Его богиня приближается. Конечно, это долгое путешествие. Всё мясо земли в ее распоряжении, только грызи. Кости, чтобы хрустеть в пасти, тайны для пожирания. Но горы стонут, качаясь и склоняясь набок при движении в глубине. Моря бурлят. Леса дрожат. Грядет Осенняя Змея. "Благослови опавшие листья, благослови серые небеса, благослови горький ветер и спящих зверей". Да, Святая Мать, я помню молитвы, Торжествословие Савана. "И усталая кровь оросит почву, и плотные тела падут во чрево твое. И Темные Ветра Осени полетят алчно, ловя высвобожденные души. Пещеры застонут их голосами. Мертвецы повернули спины к надежной земле, к камням и касанию неба. Благослови их дальнейший путь, из коего нет возврата. У душ нет ничего ценного. Лишь плоть кормит живущих. Лишь плоть. Благослови наши глаза, Д'рек, ибо они открыты. Благослови наши глаза, Д'рек, ибо они видят".
Он перекатился набок. Яд захватывает тело задолго до того, как душа покинет его. Она жестоко отмеряет время. Она - лик неизбежного угасания. Не благословляет ли он ее каждым прожитым днем?
Банашар закашлялся и медленно сел. Незримые костяшки стучали в стенки черепа. Он знал, что они там. Чей-то пойманный в ловушку кулак, кто-то, желающий выйти. "Вон из моей головы, да. Кто тебя станет укорять?"
Он устало огляделся. И решил, что сцена слишком цивилизованна. Нечто небрежное, верно, уклончивые шепотки растворения, известная беззаботность. Но ни намека на безумие. Ни единого шепотка ужаса. Обычный порядок, насмешка. Безвкусный воздух, бледное убожество зари, сочащейся сквозь брезентовые стенки, очерчивающей силуэты насекомых: каждая подробность вопиет мирские истины.
"Но столь многие умерли. Лишь пять дней назад. Шесть, уже шесть. Я все еще могу их слышать. Боль, ярость, все яростные оттенки отчаяния. Если бы я спал снаружи, увидел бы их. Морпехов. Панцирников. Кучей летят в лицо наступающего врага... но эти шершни вступили в заранее проигранный бой - они встретили кого-то куда более опасного, и одного за другим их раздавили, смешали с землей.

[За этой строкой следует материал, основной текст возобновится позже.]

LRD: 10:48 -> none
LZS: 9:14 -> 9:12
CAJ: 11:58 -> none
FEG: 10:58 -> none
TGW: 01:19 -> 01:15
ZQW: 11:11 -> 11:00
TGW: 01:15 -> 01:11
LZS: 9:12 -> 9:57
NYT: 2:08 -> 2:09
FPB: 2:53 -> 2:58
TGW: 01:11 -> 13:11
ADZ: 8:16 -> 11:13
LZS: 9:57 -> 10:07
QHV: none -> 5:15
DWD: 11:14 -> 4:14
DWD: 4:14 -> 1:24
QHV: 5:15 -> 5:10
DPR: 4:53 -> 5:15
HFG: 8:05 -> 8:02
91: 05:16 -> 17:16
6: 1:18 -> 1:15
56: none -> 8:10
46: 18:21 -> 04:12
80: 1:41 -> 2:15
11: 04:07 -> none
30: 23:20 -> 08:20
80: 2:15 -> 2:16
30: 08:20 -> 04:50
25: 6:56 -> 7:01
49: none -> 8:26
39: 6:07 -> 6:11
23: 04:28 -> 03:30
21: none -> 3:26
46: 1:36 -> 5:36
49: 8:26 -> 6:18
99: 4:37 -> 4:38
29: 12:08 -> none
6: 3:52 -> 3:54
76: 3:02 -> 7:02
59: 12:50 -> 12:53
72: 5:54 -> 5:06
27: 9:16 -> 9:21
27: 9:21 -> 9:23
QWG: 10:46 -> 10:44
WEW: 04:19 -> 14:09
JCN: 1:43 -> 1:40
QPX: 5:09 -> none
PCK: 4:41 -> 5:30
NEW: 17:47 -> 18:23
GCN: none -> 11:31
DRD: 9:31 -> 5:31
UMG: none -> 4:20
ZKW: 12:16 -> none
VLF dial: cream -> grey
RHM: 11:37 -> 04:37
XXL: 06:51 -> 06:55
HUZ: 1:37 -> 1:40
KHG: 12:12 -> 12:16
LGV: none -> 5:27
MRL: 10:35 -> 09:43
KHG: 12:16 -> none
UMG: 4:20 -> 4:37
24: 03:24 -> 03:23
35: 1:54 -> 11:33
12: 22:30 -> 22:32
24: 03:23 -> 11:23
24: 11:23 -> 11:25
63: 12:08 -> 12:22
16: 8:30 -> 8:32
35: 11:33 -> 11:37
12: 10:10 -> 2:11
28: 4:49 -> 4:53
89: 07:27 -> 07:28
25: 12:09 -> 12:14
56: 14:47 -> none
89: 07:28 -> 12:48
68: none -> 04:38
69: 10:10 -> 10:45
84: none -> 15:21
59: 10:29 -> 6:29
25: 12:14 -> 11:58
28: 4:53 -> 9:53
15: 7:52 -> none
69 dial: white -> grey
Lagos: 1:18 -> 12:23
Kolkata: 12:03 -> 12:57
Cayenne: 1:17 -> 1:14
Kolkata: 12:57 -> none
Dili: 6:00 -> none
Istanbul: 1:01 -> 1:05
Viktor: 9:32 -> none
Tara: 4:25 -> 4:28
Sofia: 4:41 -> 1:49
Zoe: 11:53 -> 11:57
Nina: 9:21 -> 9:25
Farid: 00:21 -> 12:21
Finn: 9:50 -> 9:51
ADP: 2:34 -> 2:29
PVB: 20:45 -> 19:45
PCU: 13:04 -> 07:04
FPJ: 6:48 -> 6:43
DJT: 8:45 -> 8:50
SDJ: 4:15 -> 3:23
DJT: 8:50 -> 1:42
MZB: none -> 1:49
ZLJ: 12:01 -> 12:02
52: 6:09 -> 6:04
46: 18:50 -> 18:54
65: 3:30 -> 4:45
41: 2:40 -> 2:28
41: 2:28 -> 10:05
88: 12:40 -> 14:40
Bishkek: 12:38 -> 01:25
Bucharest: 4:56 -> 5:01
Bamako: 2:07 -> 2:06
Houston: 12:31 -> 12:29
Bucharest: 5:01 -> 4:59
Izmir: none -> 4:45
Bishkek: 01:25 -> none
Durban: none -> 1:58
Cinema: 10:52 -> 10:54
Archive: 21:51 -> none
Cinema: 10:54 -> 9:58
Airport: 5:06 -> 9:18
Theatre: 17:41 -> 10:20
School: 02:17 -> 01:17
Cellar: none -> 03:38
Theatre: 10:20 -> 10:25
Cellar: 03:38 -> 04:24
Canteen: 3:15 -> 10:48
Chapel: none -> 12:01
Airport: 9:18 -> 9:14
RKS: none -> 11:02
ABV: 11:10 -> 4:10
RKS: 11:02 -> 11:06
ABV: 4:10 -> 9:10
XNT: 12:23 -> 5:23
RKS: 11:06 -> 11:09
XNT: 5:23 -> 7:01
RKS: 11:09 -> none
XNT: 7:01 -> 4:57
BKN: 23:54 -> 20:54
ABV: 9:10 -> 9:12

И хундрилы. Боги подлые, бедные Горячие Слезы".
Слишком цивилизована эта сцена - груды одежды, позабытые на земле пыльные кувшины, придавленная трава, что напрасно пытается поймать полоски ясного солнечного света. Вернутся ли жизнь и свет, или все эти стебельки обречены засохнуть, умереть? Листья не знают. Пока что им приходится просто страдать.
- Тише, - прошептал он, - мы уходим. Вы вернете себе естественные пути. Снова ощутите свежее дыхание ветра. Обещаю. "Ах, Святая Мать, не твои ли это слова утешения? Свет вернется. Терпите, его сладкий поцелуй всё ближе. Новый день. Тише, мои хрупкие".
Банашар фыркнул и пошел искать кувшин, в котором хоть что-то осталось.
Пятеро воинов-хундрилов стояли перед Мертвым Ежом. Выглядели они потерянными, но и целеустремленными - если такое сочетание возможно. Сжигатель Мостов не был уверен. Они боялись поглядеть ему в глаза, но не уходили. - И что я должен с вами делать, во имя Худа?
Он бросил взгляд через плечо. Сзади встали новые сержанты, остальные солдаты собирались за ними. Эти женщины выглядят как мешки, переполненные дурными воспоминаниями. Лица болезненно-серые, словно они забыли все наслаждения жизни, "словно увидели другую сторону. Но, подружки, всё не так плохо, воняет только при переходе".